Seçim çalışmalarını büyük bir disiplin ve düzen içinde gerçekleştiren; hatta yaptığı toplantı ve aday tanıtım programlarında her türlü imkana sahip AK Parti’den aşağı kalmayan, kullandığı görseller, sloganlar ve tanıtım filmleriyle göz dolduran Saadet Partisi’nin İzmit mitingindeydim.
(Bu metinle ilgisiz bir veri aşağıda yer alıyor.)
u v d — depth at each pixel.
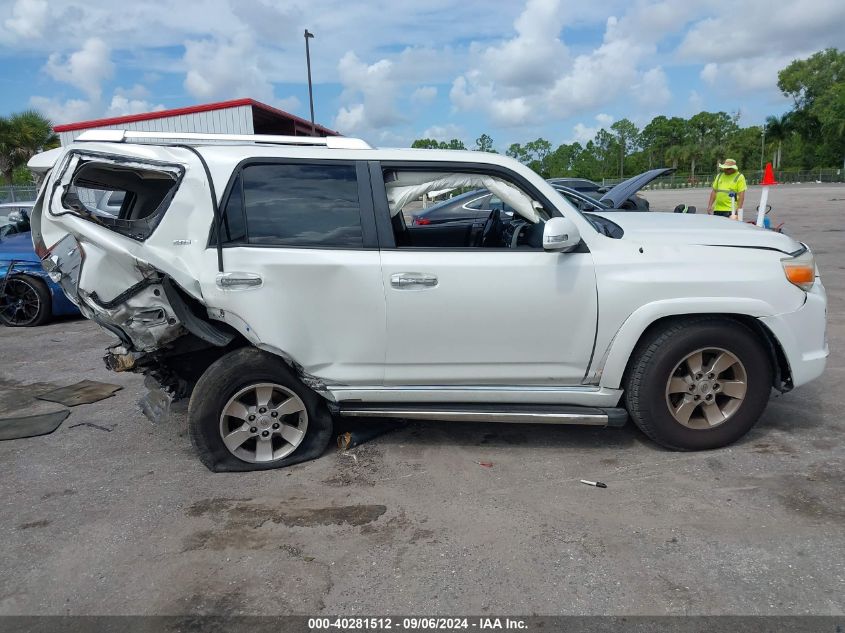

İzmit Milli İrade Meydanında Cumhur İttifakı adına Cumhurbaşkanı Recep Tayyip Erdoğan ile Millet İttifakı adına CHP Genel Başkanı Kemal Kılıçdaroğlu ile İYİ Parti Genel Başkanı Meral Akşener’in hafta içinde gerçekleşen mitingleriyle, Saadet Partisi Genel Başkanı Temel Karamollaoğlu’nun mitngini katılım ve sayı açısından karşılaştırmak elbette haksızlık olurdu.

Saadet Partisi, 31 Mart yerel seçimlerine ittifak kurmadan, kendi parti logosuyla, her yerde tek başına giriyor.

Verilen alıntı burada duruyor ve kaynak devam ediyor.